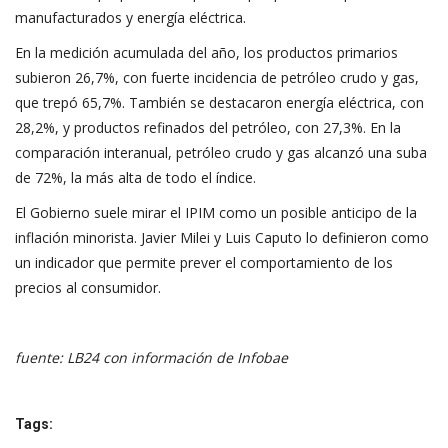
manufacturados y energía eléctrica.
En la medición acumulada del año, los productos primarios
subieron 26,7%, con fuerte incidencia de petróleo crudo y gas,
que trepó 65,7%. También se destacaron energía eléctrica, con
28,2%, y productos refinados del petróleo, con 27,3%. En la
comparación interanual, petróleo crudo y gas alcanzó una suba
de 72%, la más alta de todo el índice.
El Gobierno suele mirar el IPIM como un posible anticipo de la
inflación minorista. Javier Milei y Luis Caputo lo definieron como
un indicador que permite prever el comportamiento de los
precios al consumidor.
fuente: LB24 con información de Infobae
Tags:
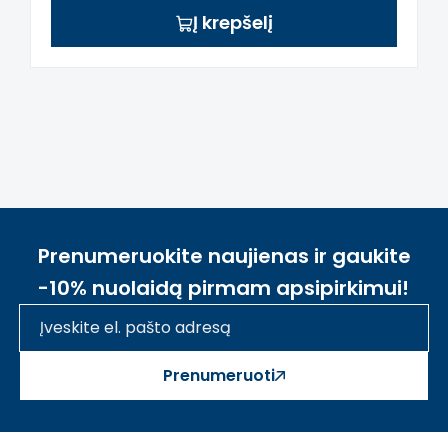
Į krepšelį
Prenumeruokite naujienas ir gaukite
-10% nuolaidą pirmam apsipirkimui!
Prenumeruoti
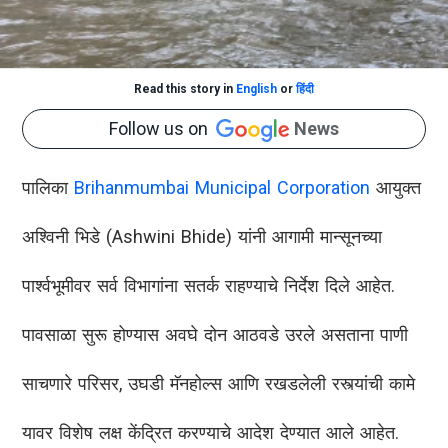
Read this story in
English
or
हिंदी
Follow us on
News
पालिका
Brihanmumbai Municipal Corporation
आयुक्त
अश्विनी भिडे (Ashwini Bhide) यांनी आगामी मान्सूनच्या
पार्श्वभूमीवर सर्व विभागांना सतर्क राहण्याचे निर्देश दिले आहेत.
पावसाळा सुरू होण्यास अवघे दोन आठवडे उरले असताना पाणी
साचणारे परिसर, उघडी मॅनहोल्स आणि रखडलेली रस्त्यांची कामे
यावर विशेष लक्ष केंद्रित करण्याचे आदेश देण्यात आले आहेत.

┄┄┄┄┄┄

_What this task involves_
Copy out the whole listing exactly, and don't carry over any pictures.

_Answer to this task_
manufacturados y energía eléctrica.
En la medición acumulada del año, los productos primarios
subieron 26,7%, con fuerte incidencia de petróleo crudo y gas,
que trepó 65,7%. También se destacaron energía eléctrica, con
28,2%, y productos refinados del petróleo, con 27,3%. En la
comparación interanual, petróleo crudo y gas alcanzó una suba
de 72%, la más alta de todo el índice.
El Gobierno suele mirar el IPIM como un posible anticipo de la
inflación minorista. Javier Milei y Luis Caputo lo definieron como
un indicador que permite prever el comportamiento de los
precios al consumidor.
fuente: LB24 con información de Infobae
Tags:
Į krepšelį
Prenumeruokite naujienas ir gaukite
-10% nuolaidą pirmam apsipirkimui!
Prenumeruoti
Read this story in
English
or
हिंदी
Follow us on
News
पालिका
Brihanmumbai Municipal Corporation
आयुक्त
अश्विनी भिडे (Ashwini Bhide) यांनी आगामी मान्सूनच्या
पार्श्वभूमीवर सर्व विभागांना सतर्क राहण्याचे निर्देश दिले आहेत.
पावसाळा सुरू होण्यास अवघे दोन आठवडे उरले असताना पाणी
साचणारे परिसर, उघडी मॅनहोल्स आणि रखडलेली रस्त्यांची कामे
यावर विशेष लक्ष केंद्रित करण्याचे आदेश देण्यात आले आहेत.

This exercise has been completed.